Doyurduklarım hariç hepiniz açtınız. İçirdiklerim hariç hepiniz susuzdunuz.
Benden hidayeti isteyin ki sizleri doğru yola erdireyim. Benden giysi isteyin
ki sizi giydireyim. Benden yiyecek isteyin ki size yedireyim. Benden içecek
isteyin ki sizleri içireyim.
Ey kullarım, Şayet
gelmişiniz geçmişiniz, insanınız cinleriniz, küçüğünüz büyüğünüz, erkeğiniz
kadınınız,
(Abdussamed'in
rivayetinde) yaşlınız çocuğunuz içinizden en takvalı kişi gibi olsalar yine de
mülkümde bir şey arttıramazlardı. Şayet gelmişiniz geçmişiniz, insanınız
cinleriniz, küçüğünüz büyüğünüz, erkeğiniz kadınınız içinizden en kafir kişi
gibi olsalar mülkümden ancak bir iğnenin deniz suyundan eksilttiği kadarını
eksiltebilirlerdi.'' [Sahih]
Diğer tahric: Müslim
(2577)
49 (4) Ebu Zer'in bildirdiğine göre Resulullah (sallallahu aleyhi
ve sellem) şöyle buyurmuştur: ''Allah buyurur ki: Ey kullarım; Günahtan uzak
tuttuklarım hariç hepiniz günahkarsınız. Benden bağışlanma dileyiniz ki sizleri
bağışlayayım. Benim bağışlama kudretimin olduğunu bilip de bağışlanma dileyen
kişiyi günahlarının ne olduğuna bakmadan bağışlarım. Doğru yolu gösterdiklerim
hariç hepiniz dalalettesiniz. Benden hidayeti isteyin ki sizleri doğru yola
erdireyim. İhtiyaçlarını giderdiklerim hariç hepiniz muhtaçsınız.

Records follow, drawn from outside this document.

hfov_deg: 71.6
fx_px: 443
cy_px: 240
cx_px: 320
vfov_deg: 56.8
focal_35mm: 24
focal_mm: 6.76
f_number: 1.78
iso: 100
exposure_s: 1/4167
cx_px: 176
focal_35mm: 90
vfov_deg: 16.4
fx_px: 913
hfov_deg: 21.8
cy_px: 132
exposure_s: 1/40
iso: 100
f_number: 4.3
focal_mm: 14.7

İhtiyaçlarınızı benden isteyin ki, sizlere rızıklar vereyim. Şayet diriniz
ölünüz, gelmişiniz geçmişiniz, yaşınız kurunuz, kullarım içinden en takvalı
kişi gibi olsalar yine de mülkümde bir sinek kanadı kadarını dahi
arttıramazlardı. Şayet diriniz ölünüz, gelmişiniz geçmişiniz, yaşınız kurunuz
bir araya gelip bunlardan her bir kişi tüm isteklerini benden dilese her birine
istediğini verir ve mülkümden bir şey eksilmezdi. Birinizin deniz kenarından
geçerken bir iğneyi denize sokup çıkarması halinde deniz suyundan ne kadar
eksiltebiliyorsa bunların da istekleri mülkümden ancak bu kadarını
eksiltebilirdi. Çünkü ben eli açık, istediğini elde eden ve cömert biriyim.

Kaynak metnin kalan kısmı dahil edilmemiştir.